> **Supplied passage**
=== Begin Enclosure ===

The cache format is simple: JSON files named by their content hash. On a warm cache, the analysis phase drops from ~340ms to ~5ms per file, because no Go type inference or sibling parsing is needed.

Cache invalidation is content-addressed, so it is always correct: if any source file changes, its hash changes, and the cache misses. No timestamps, no file watchers, no stale cache bugs.

Solution 3: Batch Transpilation

The final piece was eliminating the process-per-file overhead. Before 0.24.0, the build system (Bazel or gala build) invoked the transpiler binary once per .gala file. Each invocation paid the cost of process startup, Go runtime initialization, and flag parsing.

Batch transpilation runs a single transpiler process for all files in a package. The process:

  1. Parses all input files
  2. Runs the BatchAnalyzer (one shared analysis pass)
  3. Transforms each file using the shared analysis context
  4. Emits all .go files

This eliminated 6 process startups (for a 7-file package) and enabled the shared analysis to happen in-memory rather than being serialized to disk and re-read.

Results

Benchmarked on the gala-server package (7 .gala files):

ConfigurationTimeSpeedup
0.23.x (file-at-a-time, no cache)44.7sbaseline
Batch analysis, no cache6.1s7.3x
Batch analysis + disk cache (cold)5.8s7.7x
Batch analysis + disk cache (warm)2.7s16.6x
Batch transpilation + warm cache2.0s22x

The warm-cache number is the steady-state experience during development: edit a file, rebuild, and the unchanged files hit the cache while only the modified file gets re-analyzed.

For single-file packages (like most examples), compilation time is unchanged at ~200-400ms. The optimization specifically targets the multi-file case where redundant work was the bottleneck.

Lessons Learned

1. Profile before optimizing. The profiling data pointed directly at analysis as the bottleneck. Without it, we might have spent time optimizing the wrong phase.

=== End Enclosure ===

> **Supplied information**
=== Begin Enclosure ===

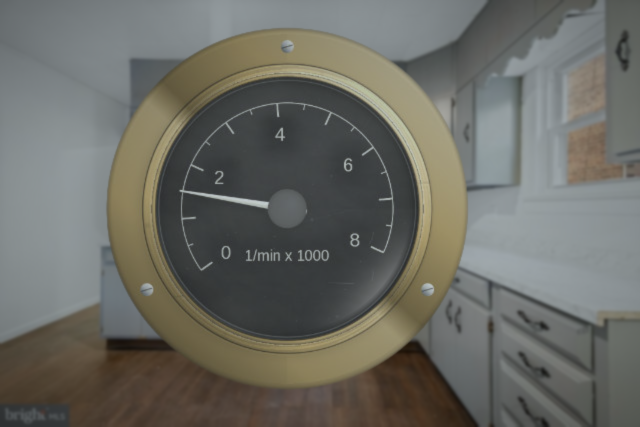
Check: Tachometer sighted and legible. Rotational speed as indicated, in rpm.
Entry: 1500 rpm
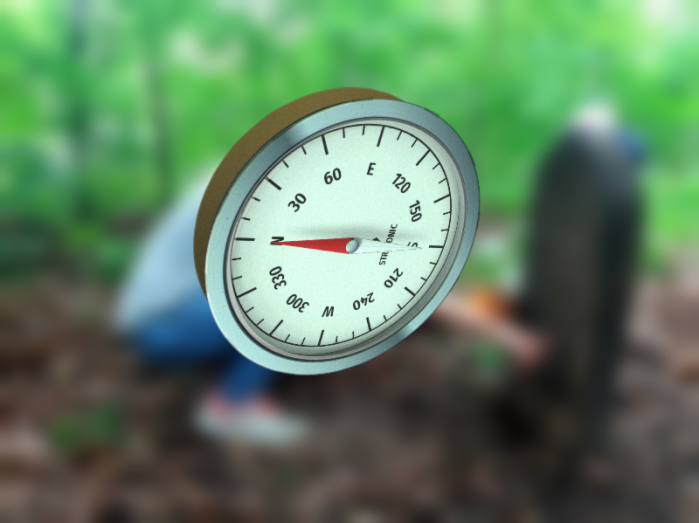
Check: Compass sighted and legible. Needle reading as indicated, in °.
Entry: 0 °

=== End Enclosure ===

> **Job A**
Can you transcribe the transpiler performance passage word for word, from "The warm-cache number" to "was the bottleneck."?
> **Job B**
Would you pick up the write-up on speeding up transpilation from its last sentence and carry it forward?

> **Answer space A**
The warm-cache number is the steady-state experience during development: edit a file, rebuild, and the unchanged files hit the cache while only the modified file gets re-analyzed.

For single-file packages (like most examples), compilation time is unchanged at ~200-400ms. The optimization specifically targets the multi-file case where redundant work was the bottleneck.

> **Answer space B**
2. Shared state beats repeated computation. The batch analyzer is conceptually simple -- do the work once, share the result -- but it required restructuring the analyzer's API from "single file in, analysis out" to "all files in, shared context out."

3. Content-addressed caching is worth the investment. It is simpler than timestamp-based caching (no clock skew issues, no "did the file actually change?" ambiguity) and it is always correct. The overhead of computing SHA-256 hashes is negligible compared to the analysis it replaces.

4. Process startup costs add up. For a language tool that gets invoked hundreds of times during a build, the cost of spawning a new process each time is real. Batch mode amortizes this to one process per package.

5. The optimization was straightforward once the data was clear. There was no clever algorithm, no sophisticated caching strategy. The 22x improvement came from eliminating obviously redundant work that the profiler made visible.

Try It

GALA 0.24.0+ is available now. To see compilation timing for your own packages:

GALA_PROFILE=1 gala build ./...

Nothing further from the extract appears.